The end of World War I, with the Empire on the losing end, gave the Pontians even more hope. The Paris Peace Conference was happening and they thought that perhaps they could get in on some of that hot self-determination action that President Wilson was going on about. Apparently Wilson himself thought that an independent Pontus was a great idea. The Pontians figured that #12 of the Fourteen Points was as applicable to them as it was to the Turks.

The Unravelling

They were mistaken. After all, Wilson was a great dreamer and personality but inadequate as a diplomat. Like most of his successors to this day, he had no real understanding of the sectarianism underlying European and Middle Eastern politics. The Pontians were about to get a dose of Realpolitik from all quarters.

Meanwhile, back home the fiction of a law-abiding, civil republic came to an abrupt and all too familar end: the British showed up. Which in that part of the world was rarely good news even when they were not themselves being heavy-handed, bumbling colonial-tards. So the Brits sailed into Samsun harbour and the locals, who were not quite as discplined as the Trabzon crowd, thought it fit to celebrate their arrival with a little bloodbath of their Turkish neighbours. Which they might have gotten away with except for a fundamental problem which they had until then managed to work around: they were not the majority. And massacres conducted by minorities have a habit of blowing up in their faces, particularly when conducted in front of the representatives of nations whose support they really, really want.

There's no telling how much in the minority the Greeks were. Even if they were not outnumbered 7:1 in the two provinces like the official numbers said they were—if urban Trebizond was anything to go by it was probably half that—they had absolutely no chance, by force or persuasion, of creating a homogenous nation-state. They may have been an elite but they were not a convincing majority. Which ultimately is why they got sold down the river by the Greek state. Greece was already pursuing an extremely ill-advised campaign in Asia Minor and had absolutely no capacity for supporting a Pontic minority state. Union was not on the table because of geographical and linguistic differences. Venizelos did what even the most half-witted of statesmen would have done and cut loose.

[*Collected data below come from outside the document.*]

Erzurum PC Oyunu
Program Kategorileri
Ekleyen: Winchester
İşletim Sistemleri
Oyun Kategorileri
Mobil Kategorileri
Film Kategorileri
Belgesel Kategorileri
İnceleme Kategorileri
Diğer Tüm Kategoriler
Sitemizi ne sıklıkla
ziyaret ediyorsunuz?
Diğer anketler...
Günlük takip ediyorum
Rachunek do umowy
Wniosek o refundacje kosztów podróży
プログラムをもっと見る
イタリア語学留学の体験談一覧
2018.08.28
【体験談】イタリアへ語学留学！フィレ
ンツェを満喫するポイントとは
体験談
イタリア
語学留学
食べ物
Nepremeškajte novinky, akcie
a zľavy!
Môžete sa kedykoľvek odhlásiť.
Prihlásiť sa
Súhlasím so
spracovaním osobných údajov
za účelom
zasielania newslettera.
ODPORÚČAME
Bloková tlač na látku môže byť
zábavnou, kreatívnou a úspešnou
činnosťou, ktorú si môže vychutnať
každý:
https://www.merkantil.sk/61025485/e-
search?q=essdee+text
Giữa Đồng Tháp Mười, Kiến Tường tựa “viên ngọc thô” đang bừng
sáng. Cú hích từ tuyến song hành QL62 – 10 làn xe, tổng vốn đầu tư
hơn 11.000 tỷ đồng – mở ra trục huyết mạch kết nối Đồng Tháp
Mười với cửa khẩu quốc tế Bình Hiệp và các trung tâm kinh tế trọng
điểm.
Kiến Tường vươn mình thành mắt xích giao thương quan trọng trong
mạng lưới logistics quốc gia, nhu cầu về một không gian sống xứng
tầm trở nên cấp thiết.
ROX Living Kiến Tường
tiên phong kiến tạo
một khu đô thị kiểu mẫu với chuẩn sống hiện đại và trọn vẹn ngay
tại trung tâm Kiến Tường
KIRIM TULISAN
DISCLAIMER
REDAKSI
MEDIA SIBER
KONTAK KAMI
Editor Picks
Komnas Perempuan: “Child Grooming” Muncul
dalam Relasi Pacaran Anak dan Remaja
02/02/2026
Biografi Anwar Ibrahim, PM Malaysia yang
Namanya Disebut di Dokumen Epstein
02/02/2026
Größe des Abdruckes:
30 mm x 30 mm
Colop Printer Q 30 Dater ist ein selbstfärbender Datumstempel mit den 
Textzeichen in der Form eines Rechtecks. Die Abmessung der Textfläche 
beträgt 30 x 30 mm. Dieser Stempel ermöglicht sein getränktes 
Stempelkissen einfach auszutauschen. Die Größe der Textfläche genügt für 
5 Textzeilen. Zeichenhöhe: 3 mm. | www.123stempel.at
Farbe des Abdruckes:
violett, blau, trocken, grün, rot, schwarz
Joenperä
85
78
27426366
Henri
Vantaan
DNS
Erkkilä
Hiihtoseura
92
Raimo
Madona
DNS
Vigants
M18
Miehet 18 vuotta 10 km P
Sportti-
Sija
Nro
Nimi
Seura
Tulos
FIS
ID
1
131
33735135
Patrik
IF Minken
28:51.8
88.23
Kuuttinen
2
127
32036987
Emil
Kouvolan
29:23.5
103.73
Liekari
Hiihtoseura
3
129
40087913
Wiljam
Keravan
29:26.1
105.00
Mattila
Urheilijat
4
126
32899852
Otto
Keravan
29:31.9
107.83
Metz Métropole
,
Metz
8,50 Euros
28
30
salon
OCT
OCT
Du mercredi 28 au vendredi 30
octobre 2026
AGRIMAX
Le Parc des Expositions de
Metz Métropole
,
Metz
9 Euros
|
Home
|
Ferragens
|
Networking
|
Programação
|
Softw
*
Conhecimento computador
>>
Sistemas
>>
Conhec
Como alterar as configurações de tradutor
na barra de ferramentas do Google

Chrysanthos spent much of 1919 in Paris pressing his cause but the Pontians were considered for everything but independence by the Allies. The best they were offered was a federation or union with Armenia before even that came off the table as Mustafa Kemal's modern Turkish movement was in the ascendancy. A reinvigorated nationalist force gave the Allies and the Treaty of Sèvres which was supposed to partition the Empire a big middle finger and reasserted its dominance over the territory of what is now Turkey.

The whole pipe dream came to a formal end in 1922 when Metropolitan Chrysanthos, already condemned by the Turks in absentia, was forced to vacate Istanbul as the Allies abandoned its post-war occupation. He later became Archbishop of Athens. Everyone who had not already fled to Russia, Georgia, Armenia, or Greece was either massacred in situ or shown the door with the population exchange of the Treaty of Lausanne as two and half millennia of Pontic Greek history came to an end.

The Republic of the Pontus was little more than a sideshow to the mass insanity of the Great War and no more than an appendix to the epic clusterfuck that was the Greek involvement in the War and its aftermath. Everyone wanted a piece of the "Sick Man of Europe's" estate (not that there was much European about it east of Istanbul and Izmir) and hopelessly misjudged the fact that the Turkish populace was far more resilient and willing to fight than its government. In the end it was just another poorly thought-out venture that contributed to massive suffering during the first quarter of the 20th century.